Work task
When copying the records below, omit any image and print everything else exactly.

Raw data
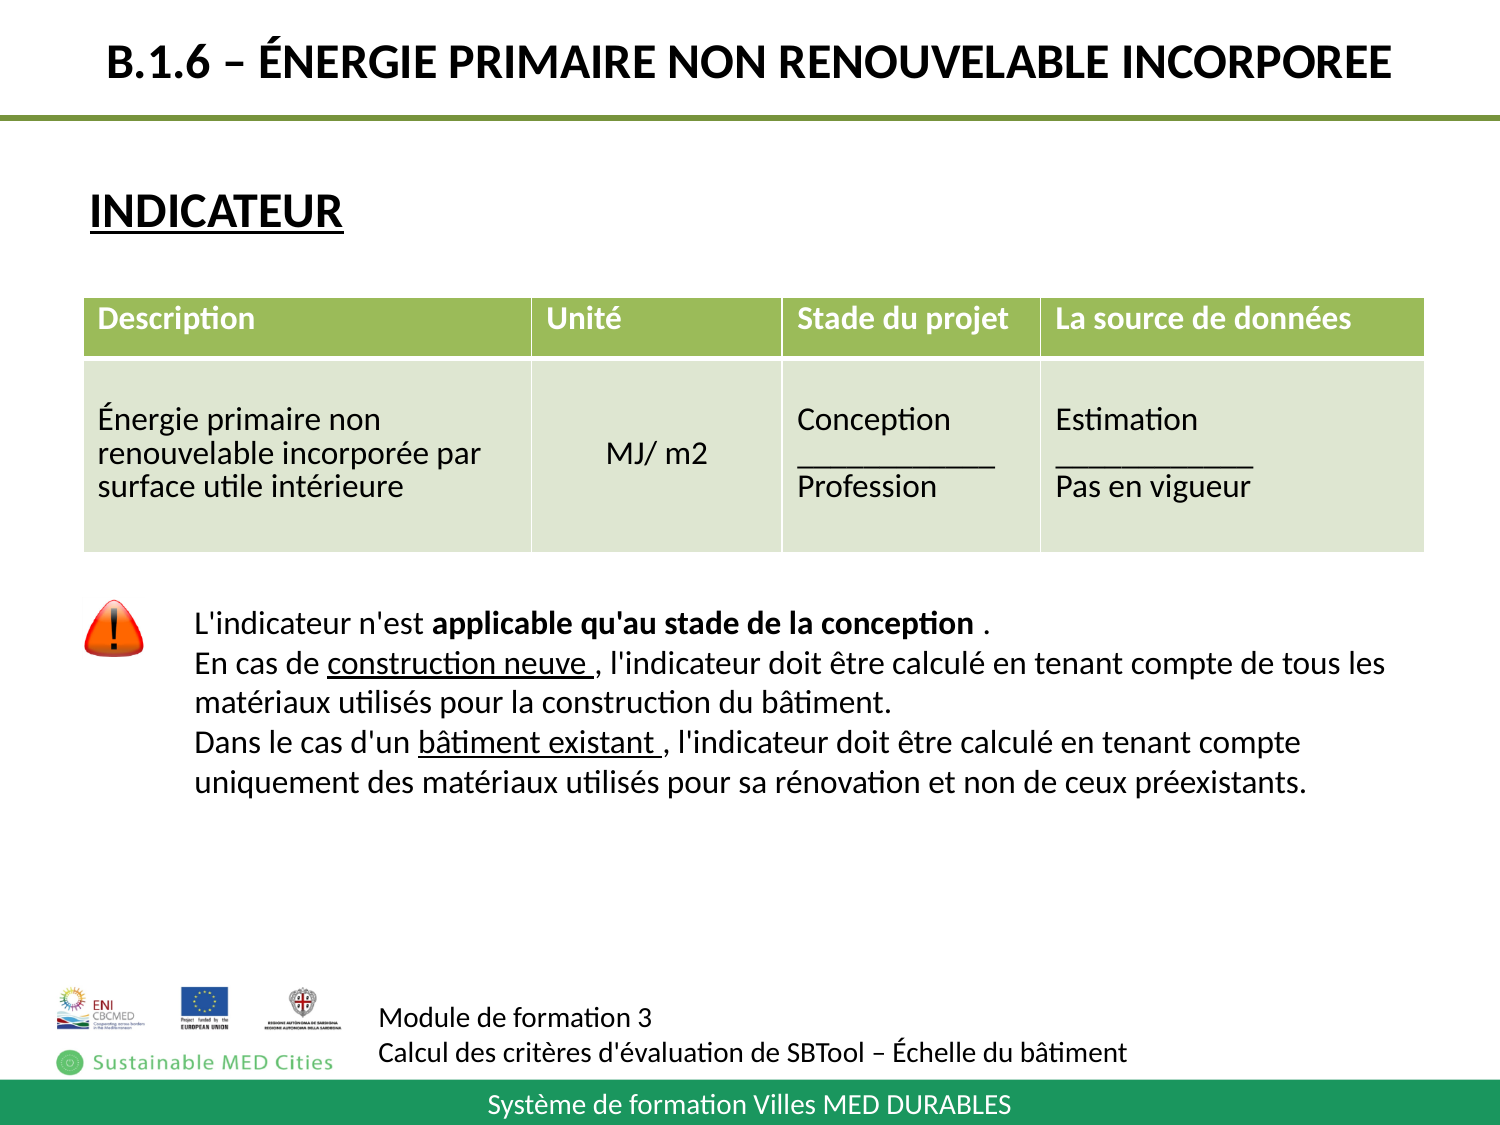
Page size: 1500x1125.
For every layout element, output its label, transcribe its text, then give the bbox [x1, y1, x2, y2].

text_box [0, 972, 1500, 1125]
table_cell Conception ____________ Profession [783, 361, 1040, 552]
table_cell Énergie primaire non renouvelable incorporée par surface utile intérieure [84, 361, 531, 552]
table_cell MJ/ m2 [532, 361, 781, 552]
list INDICATEUR [75, 170, 1425, 970]
picture [82, 597, 146, 659]
table_header La source de données [1041, 298, 1424, 356]
text_box L'indicateur n'est applicable qu'au stade de la conception . En cas de construction neuve , l'indicateur doit être calculé en tenant compte de tous les matériaux utilisés pour la construction du bâtiment. Dans le cas d'un bâtiment existant , l'indicateur doit être calculé en tenant compte uniquement des matériaux utilisés pour sa rénovation et non de ceux préexistants. [179, 593, 1448, 848]
table_cell Estimation ____________ Pas en vigueur [1041, 361, 1424, 552]
title B.1.6 – ÉNERGIE PRIMAIRE NON RENOUVELABLE INCORPOREE [0, 0, 1500, 117]
table_header Description [84, 298, 531, 356]
table_header Unité [532, 298, 781, 356]
table_header Stade du projet [783, 298, 1040, 356]
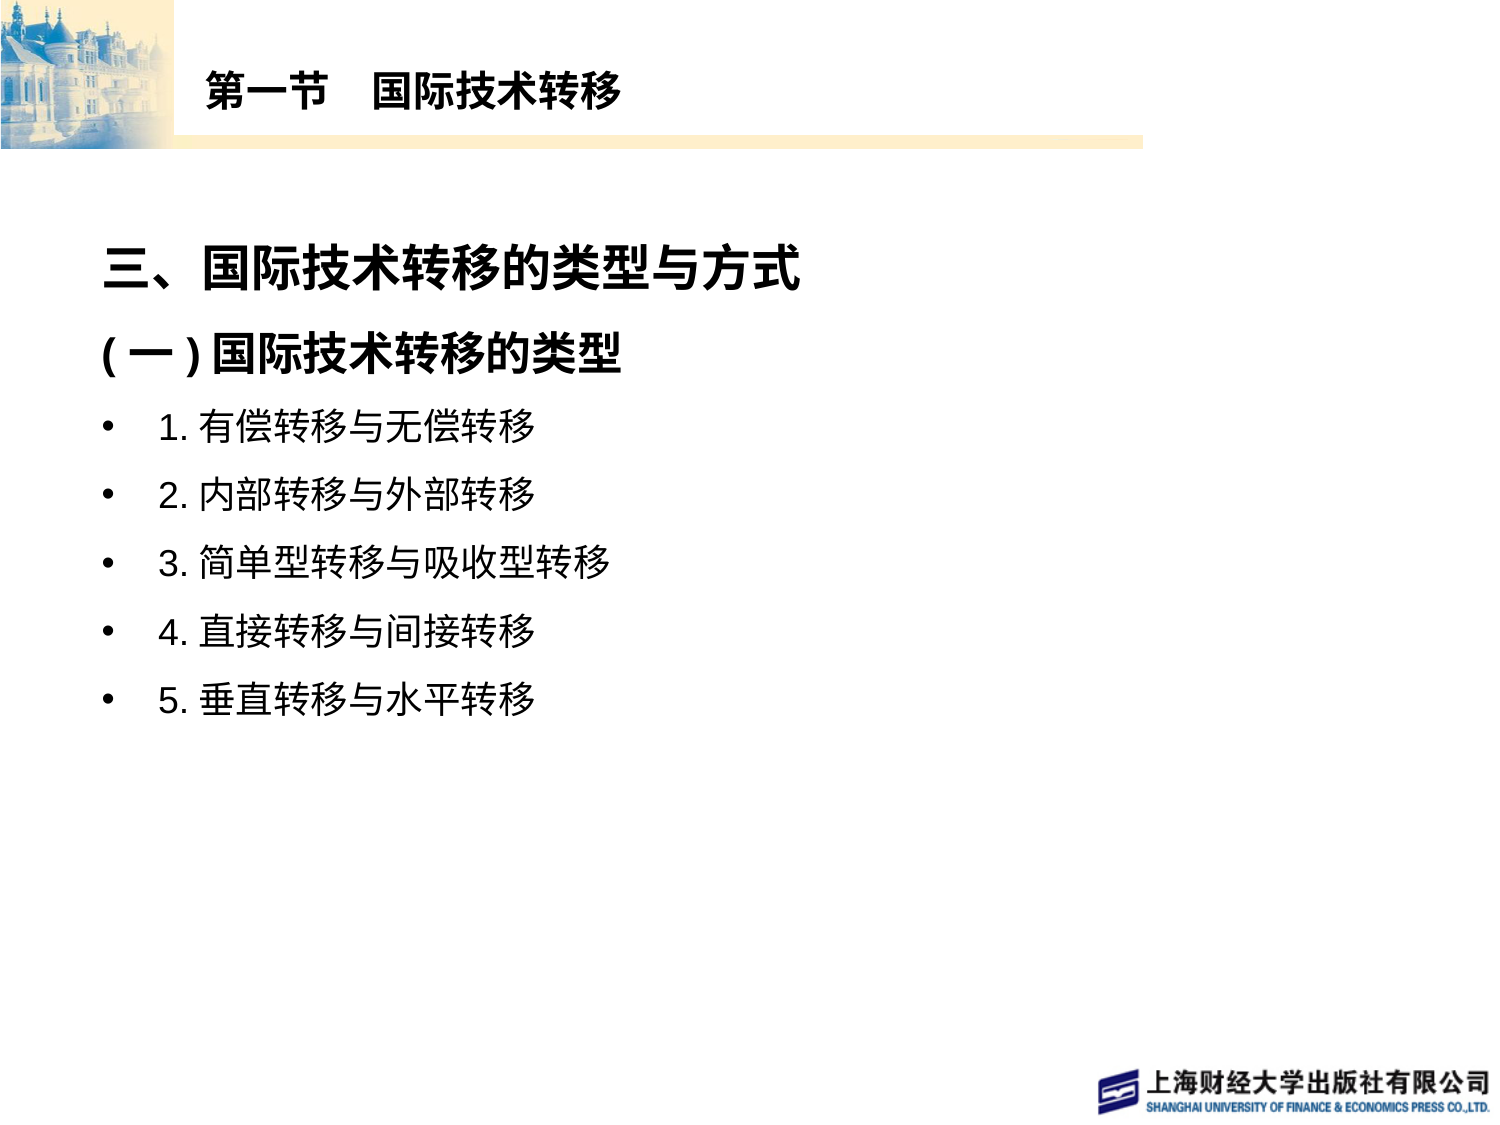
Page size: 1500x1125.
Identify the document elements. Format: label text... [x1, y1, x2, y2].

title 第一节 国际技术转移 [189, 36, 1262, 143]
list 三、国际技术转移的类型与方式 (一)国际技术转移的类型 1.有偿转移与无偿转移 2.内部转移与外部转移 3.简单型转移与吸收型转移 4.直接转移与间接转移 5.垂直转移与水平转移 [86, 207, 1425, 1071]
picture [0, 0, 1143, 149]
picture [1097, 1065, 1494, 1120]
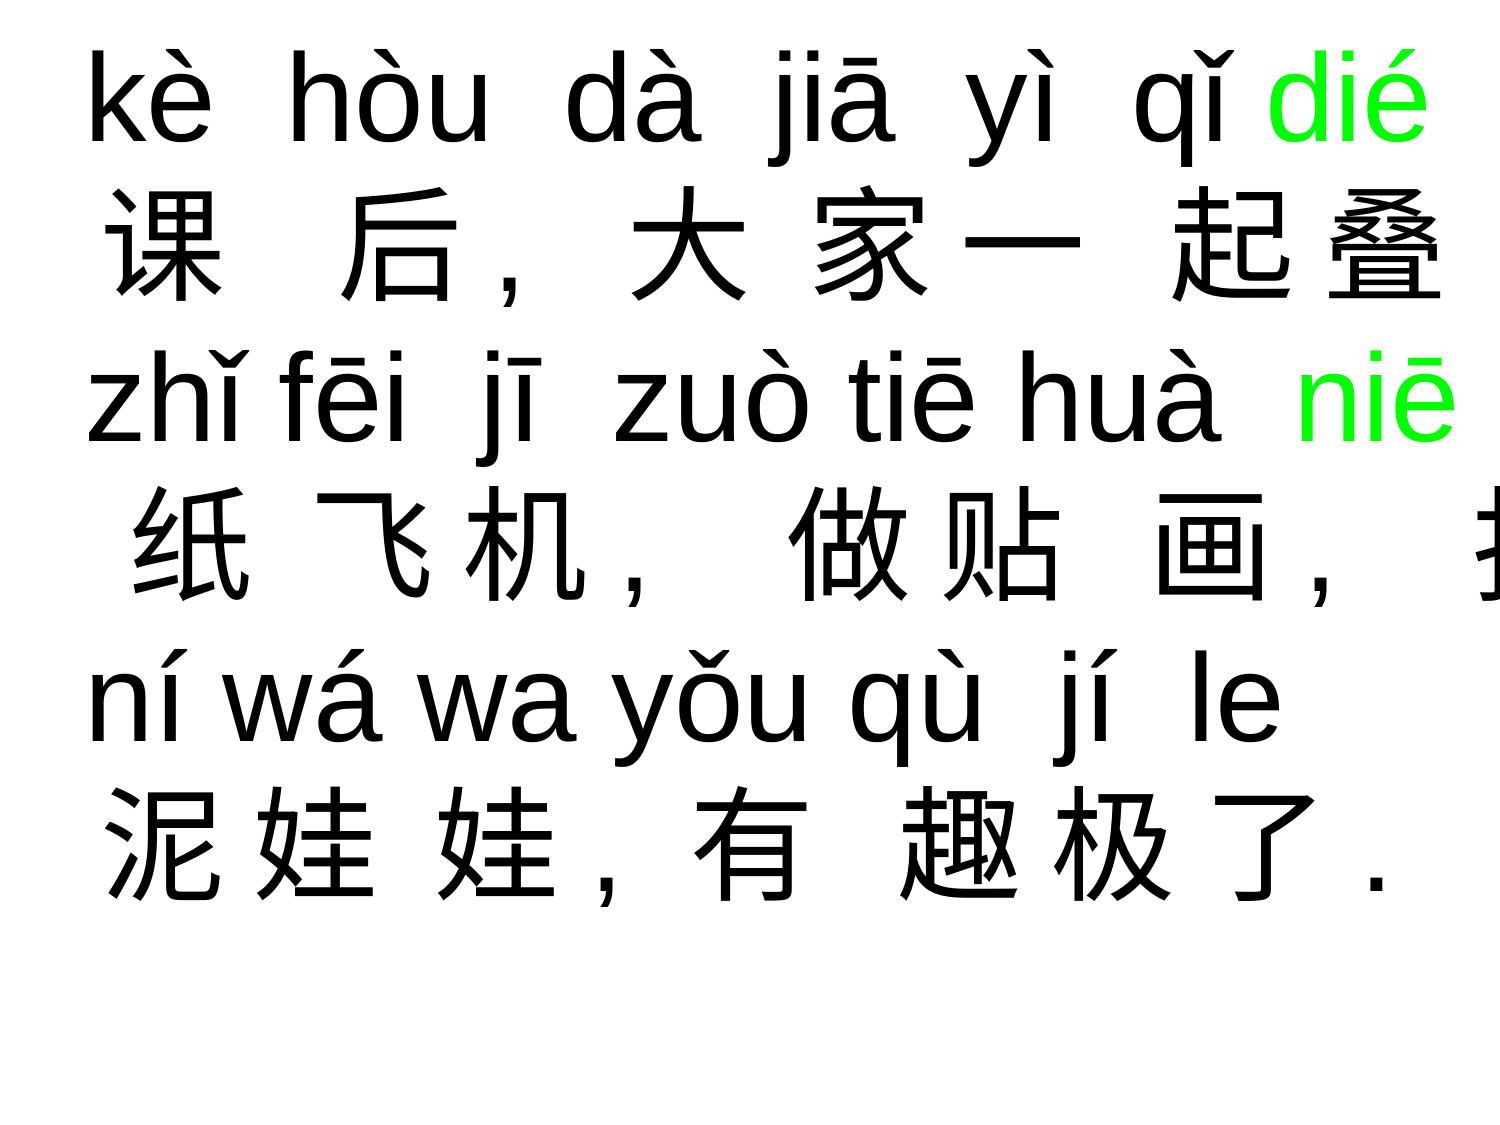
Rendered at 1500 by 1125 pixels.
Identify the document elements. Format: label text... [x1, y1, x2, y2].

Output of the exercise
Page size: 1500x1125.
For every layout element, output its label, transcribe its text, then give the bbox [x1, y1, x2, y2].

text_box [0, 972, 1500, 1125]
table_cell Conception ____________ Profession [783, 361, 1040, 552]
table_cell Énergie primaire non renouvelable incorporée par surface utile intérieure [84, 361, 531, 552]
table_cell MJ/ m2 [532, 361, 781, 552]
list INDICATEUR [75, 170, 1425, 970]
picture [82, 597, 146, 659]
table_header La source de données [1041, 298, 1424, 356]
text_box L'indicateur n'est applicable qu'au stade de la conception . En cas de construction neuve , l'indicateur doit être calculé en tenant compte de tous les matériaux utilisés pour la construction du bâtiment. Dans le cas d'un bâtiment existant , l'indicateur doit être calculé en tenant compte uniquement des matériaux utilisés pour sa rénovation et non de ceux préexistants. [179, 593, 1448, 848]
table_cell Estimation ____________ Pas en vigueur [1041, 361, 1424, 552]
title B.1.6 – ÉNERGIE PRIMAIRE NON RENOUVELABLE INCORPOREE [0, 0, 1500, 117]
table_header Description [84, 298, 531, 356]
table_header Unité [532, 298, 781, 356]
table_header Stade du projet [783, 298, 1040, 356]
Page size: 1500x1125.
Identify the document elements. Format: label text... [x1, y1, x2, y2].

title 第一节 国际技术转移 [189, 36, 1262, 143]
list 三、国际技术转移的类型与方式 (一)国际技术转移的类型 1.有偿转移与无偿转移 2.内部转移与外部转移 3.简单型转移与吸收型转移 4.直接转移与间接转移 5.垂直转移与水平转移 [86, 207, 1425, 1071]
picture [0, 0, 1143, 149]
picture [1097, 1065, 1494, 1120]
Rendered at 1500 by 1125 pixels.
Identify the document elements. Format: label text... [x1, y1, x2, y2].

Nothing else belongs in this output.